**Task:** Using the records that appear below, write out exactly the lines from the one with "فرار هواپیماها از فرودگاه جده عربستان" through the one with "گران‌سازی ارز بود، نه واگذاری ایران‌خودرو", keeping both end lines.

**Data provided:**
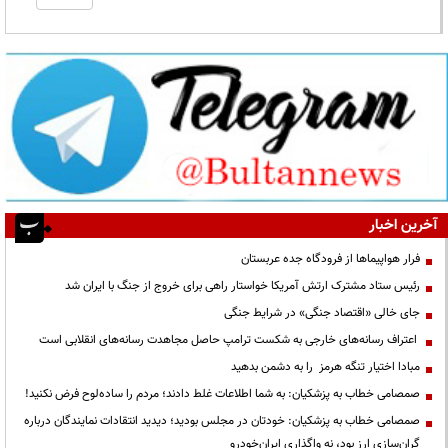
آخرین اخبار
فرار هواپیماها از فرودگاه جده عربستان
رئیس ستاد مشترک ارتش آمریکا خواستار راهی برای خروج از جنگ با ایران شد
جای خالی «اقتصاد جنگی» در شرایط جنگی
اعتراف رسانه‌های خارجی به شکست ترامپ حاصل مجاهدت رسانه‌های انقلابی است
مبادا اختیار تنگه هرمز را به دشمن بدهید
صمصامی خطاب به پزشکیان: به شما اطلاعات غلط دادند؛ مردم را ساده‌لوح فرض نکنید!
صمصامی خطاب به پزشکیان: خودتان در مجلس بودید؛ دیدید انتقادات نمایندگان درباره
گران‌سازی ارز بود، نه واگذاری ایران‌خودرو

==

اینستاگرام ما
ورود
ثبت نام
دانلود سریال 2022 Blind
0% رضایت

--

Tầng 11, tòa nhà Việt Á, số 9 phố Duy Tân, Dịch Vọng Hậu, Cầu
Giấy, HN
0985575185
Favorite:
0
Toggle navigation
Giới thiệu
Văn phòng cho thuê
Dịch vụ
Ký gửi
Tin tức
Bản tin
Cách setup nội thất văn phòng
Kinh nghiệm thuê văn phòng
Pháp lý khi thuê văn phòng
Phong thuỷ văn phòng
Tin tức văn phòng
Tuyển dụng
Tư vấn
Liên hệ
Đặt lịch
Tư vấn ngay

**Task solution:**
فرار هواپیماها از فرودگاه جده عربستان
رئیس ستاد مشترک ارتش آمریکا خواستار راهی برای خروج از جنگ با ایران شد
جای خالی «اقتصاد جنگی» در شرایط جنگی
اعتراف رسانه‌های خارجی به شکست ترامپ حاصل مجاهدت رسانه‌های انقلابی است
مبادا اختیار تنگه هرمز را به دشمن بدهید
صمصامی خطاب به پزشکیان: به شما اطلاعات غلط دادند؛ مردم را ساده‌لوح فرض نکنید!
صمصامی خطاب به پزشکیان: خودتان در مجلس بودید؛ دیدید انتقادات نمایندگان درباره
گران‌سازی ارز بود، نه واگذاری ایران‌خودرو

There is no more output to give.